▸ Data for processing:
----

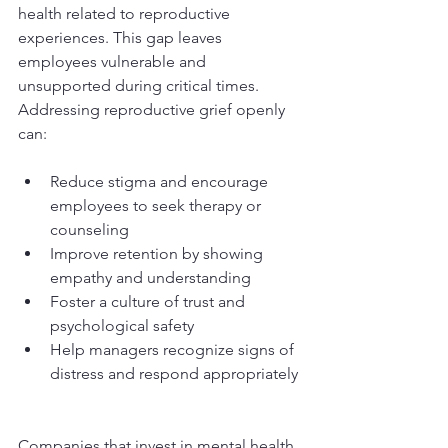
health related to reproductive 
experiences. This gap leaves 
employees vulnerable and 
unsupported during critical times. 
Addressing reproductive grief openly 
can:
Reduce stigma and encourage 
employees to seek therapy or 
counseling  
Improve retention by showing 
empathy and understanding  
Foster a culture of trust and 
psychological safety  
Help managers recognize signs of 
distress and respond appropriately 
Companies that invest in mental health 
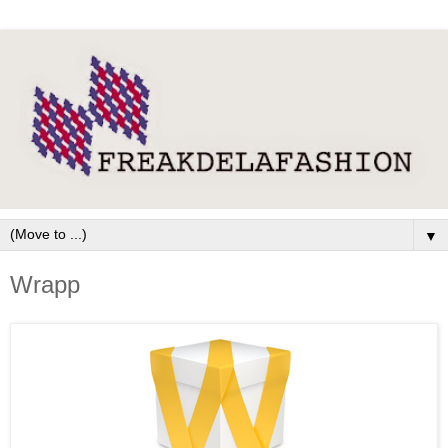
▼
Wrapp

----

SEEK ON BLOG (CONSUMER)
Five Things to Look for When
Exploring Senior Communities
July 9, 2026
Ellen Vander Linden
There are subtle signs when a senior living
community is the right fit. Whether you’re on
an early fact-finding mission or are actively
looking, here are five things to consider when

----

▸ Assignment:
Recast everything in the data above, from the line containing "SEEK ON BLOG (CONSUMER)" down to the line containing "looking, here are", as a Markdown table with the columns "Row" and "Line". Number each row and skip any blank lines.

▸ Answer to this task:
| Row | Line |
|---|---|
| 1 | SEEK ON BLOG (CONSUMER) |
| 2 | Five Things to Look for When |
| 3 | Exploring Senior Communities |
| 4 | July 9, 2026 |
| 5 | Ellen Vander Linden |
| 6 | There are subtle signs when a senior living |
| 7 | community is the right fit. Whether you’re on |
| 8 | an early fact-finding mission or are actively |
| 9 | looking, here are five things to consider when |